Not since Monty Python and the Holy Grail has there been a medieval adventure as sacrilegious as Puzzle Quest. Breaking from the traditional hack-'n'-slash RPG, it rolls in like a Sir Bedevere's Trojan Rabbit, albeit one bearing the gift of addictive puzzle-solving gameplay.
In Puzzle Quest's extraordinarily lengthy campaign, you take the role of a hesitant hero from Etheria, a land overrun with ugly orcs, nefarious necromancers, and all manner of feral beasts. In the form of either a druid, warrior, knight, or wizard, it's your job to quiet down the surge of evil by dispatching its mastermind, Lord Bane.
As with any role-playing game, your goal is to move around this world of castles, dungeons and villages, defeating creatures and gaining experience points in the process. But in an interesting twist – and as its name suggests – Puzzle Quest sees you hacking apart your enemies using the medium of turn-based puzzling.
If you've ever played games such as Connect Four or casual Web favourite Bejeweled then you'll have a good idea how this works.
Battles occur on an 8 x 8 grid filled with coloured mana gems, skulls, coins, and purple stars. Your goal is to connect lines of three, four or five items together. This not only removes them from the grid, but you also gain the effects of whatever you've joined together to make the line.
For example, connecting a line of three blue gems grants you that much mana for casting spells (there are four different coloured manas representing earth, air, fire and water). Matching skulls deals damage direct to your enemy. Coins contribute to your coffers, while purple stars bring you additional experience points.
All you have to do to move items on the grid is tap and drag them with the stylus. The system works very well, letting you intuitively position items to maximise your puzzle-solving power. On rare occasions, the touchscreen will err and you'll miss a turn, but for the most part the interface holds up nicely.
Coins and experience points are well and good, but winning battles is about taking your opponent's hit points down to zero. Bringing a line of skulls together is the best way to dish out the hurt, and you can also cast defensive and offensive spells.

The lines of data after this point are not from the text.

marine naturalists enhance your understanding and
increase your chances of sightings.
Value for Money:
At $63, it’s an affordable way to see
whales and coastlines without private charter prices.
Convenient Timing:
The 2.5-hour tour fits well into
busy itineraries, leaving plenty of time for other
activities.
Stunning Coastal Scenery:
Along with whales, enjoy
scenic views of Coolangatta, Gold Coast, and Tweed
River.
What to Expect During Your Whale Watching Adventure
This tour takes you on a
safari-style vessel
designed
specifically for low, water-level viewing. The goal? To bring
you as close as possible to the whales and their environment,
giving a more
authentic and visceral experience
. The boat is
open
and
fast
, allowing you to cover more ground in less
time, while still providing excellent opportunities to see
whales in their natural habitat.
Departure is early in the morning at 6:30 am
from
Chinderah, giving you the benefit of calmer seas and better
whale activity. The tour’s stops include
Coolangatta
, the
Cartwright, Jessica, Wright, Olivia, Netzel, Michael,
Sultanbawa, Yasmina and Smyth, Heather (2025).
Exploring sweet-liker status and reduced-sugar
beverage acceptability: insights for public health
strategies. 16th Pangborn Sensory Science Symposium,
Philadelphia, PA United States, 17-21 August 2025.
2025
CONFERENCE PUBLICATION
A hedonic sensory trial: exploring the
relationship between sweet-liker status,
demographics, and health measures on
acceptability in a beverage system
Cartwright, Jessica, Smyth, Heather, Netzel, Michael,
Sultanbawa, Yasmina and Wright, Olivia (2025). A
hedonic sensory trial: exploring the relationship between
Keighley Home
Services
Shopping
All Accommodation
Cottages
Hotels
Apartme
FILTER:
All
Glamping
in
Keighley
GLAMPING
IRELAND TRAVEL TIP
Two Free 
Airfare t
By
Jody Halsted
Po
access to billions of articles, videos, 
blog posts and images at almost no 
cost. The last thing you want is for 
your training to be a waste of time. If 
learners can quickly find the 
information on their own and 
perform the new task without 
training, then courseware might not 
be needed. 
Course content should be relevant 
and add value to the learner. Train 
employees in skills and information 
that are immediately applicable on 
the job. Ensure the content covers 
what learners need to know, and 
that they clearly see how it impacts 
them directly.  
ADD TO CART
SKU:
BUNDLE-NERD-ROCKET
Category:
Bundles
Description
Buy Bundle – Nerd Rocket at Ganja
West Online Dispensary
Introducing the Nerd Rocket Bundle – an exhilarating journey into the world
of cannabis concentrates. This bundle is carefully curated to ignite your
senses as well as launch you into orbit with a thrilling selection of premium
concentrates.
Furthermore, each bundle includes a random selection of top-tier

These spells can be unlocked when you reach specific levels or can be learnt from your enemies. One of our favourites is the stun spell, which delays your enemy's turn and effectively gives you two turns in a row. Using spells like this becomes crucial when facing advanced foes, so you'll want to learn a variety of magic and play around to see what works best for you.
Success also requires you to be able to think ahead, both in order to set up your attacks, and to make sure you don't leave obvious moves for your opponent to exploit.
You'll also spend plenty of time optimising your character's attributes, by distributing your experience points between options such as battle, cunning, morale and the four types of magic. In this way, developing your character provides a ton of depth – and Puzzle Quest doesn't stop there. You can also boost your abilities by building a citadel using the cash you gain. More practical than that silly place called Camelot, expanding its facilities enables you to capture enemies and train them as mounts, as well as researching magic and forging weapons to augment your combat abilities.
Even with these resources and a well-developed hero, you'll get beaten by many of the tougher foes. This can be blamed on the often insanely challenging artificial intelligence that often lands killer combos, resulting in strings of devastating attacks that eat up your hit points. Fortunately there isn't any penalty for losing a battle; in fact, as you get to keep any experience earned, you're encouraged to try until you emerge victorious. Nevertheless the process can become very frustrating, and the spiky AI is the one real gripe we have with Puzzle Quest.
If the campaign gets you too heated, you can always amass a bit of extra experience in the multiplayer mode, assuming you have a friend with a copy of the game; sadly there's no support for the Nintendo Wi-Fi Connection, nor can you trade items. Still, the head-to-head matches do provide some passing fun.
All-in-all, Puzzle Quest: Challenge of the Warlords provides an experience that despite its hybrid nature is surprising enjoyable, engaging and lengthy, if overly difficult at times. It's unlikely to gain the sort of widespread reputation of Monty Python's quest, but we think you'll have a hard time saying "Ni!" to this innovative little gem.